P ink Mexico. Finally there’s a band for alienated “Dumbfucks” who consider Nirvana’s Bleach and the Butthole Surfers to be their version of classic rock! Sped up and slowed down feedback sets the tone for what morphs into a full-throttle fuzzy guitar anthems and slacked-out jams. “Somewhere I think I lost my mind, it’s OK.” The sweetly pysch (see melodic) vocals are suitably buried, drenched in verb, nose-dive guitars and crashing cymbals.
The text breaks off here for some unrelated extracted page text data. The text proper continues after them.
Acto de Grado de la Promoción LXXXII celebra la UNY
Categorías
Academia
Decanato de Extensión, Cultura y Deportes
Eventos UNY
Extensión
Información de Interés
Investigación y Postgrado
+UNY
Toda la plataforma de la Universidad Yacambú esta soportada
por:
Founded by drummer Robert Preston, this music actually succeeds where a band like, say, the Foo Fighters, fail miserably—it’s self-deprecating and self-assured at once, filled of sweet nostalgia and bombast, driving painful screeches into the ears while bestowing upon listeners smart, flippant words. Yes, they’re straight outta Brooklyn and Preston’s an underground doll part, having banged skins for Shilpa Ray and WALTZ, but don’t hold that against them. Should be as big as the Foo Fighters should be obscure. Wednesday, May 9 at Club Congress, 311 E. Congress. 8 p.m. 21+. Free.